Me deslizo desde lo mínimo: un gesto, una memoria. Eso toca civilización, ética, amor, ruinas. La intimidad no es lo opuesto a lo colectivo. Es su origen.

Ya no escribo desde el bien y el mal. Pero vengo de ahí. Del arquetipo del héroe y el villano. He aprendido a tolerar la sombra sin resolverla. Escribo desde lo ambiguo.

Escribir es moverme entre fuerzas opuestas. Como un cuerpo que baila.
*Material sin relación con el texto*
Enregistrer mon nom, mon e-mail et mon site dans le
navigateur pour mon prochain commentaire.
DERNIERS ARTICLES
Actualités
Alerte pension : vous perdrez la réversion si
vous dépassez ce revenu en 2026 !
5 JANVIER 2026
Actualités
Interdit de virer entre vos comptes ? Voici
No quiero decirle a nadie cómo vivir. Pero algo en mí se enciende con las preguntas éticas: ¿qué es el amor?, ¿qué significa quedarse?, ¿quién aparece cuando escribo?, ¿qué sociedad estamos permitiendo construir?

Soy hipersensible. A veces me desborda. Pero en medio del caos veo estructuras, capas, símbolos, señales, augurios.

En el día a día me pierdo: la realidad concreta es más confusa que el símbolo. Escribo para ver.

Es un momento para todos, quizás. Tal vez por eso escribir, más que un gesto íntimo, se ha vuelto un acto profundamente colectivo. Y es bueno —urgente— hablar entre nosotros, aunque sea con una dosis de duda, de asombro, o simplemente de palabras, de empatía.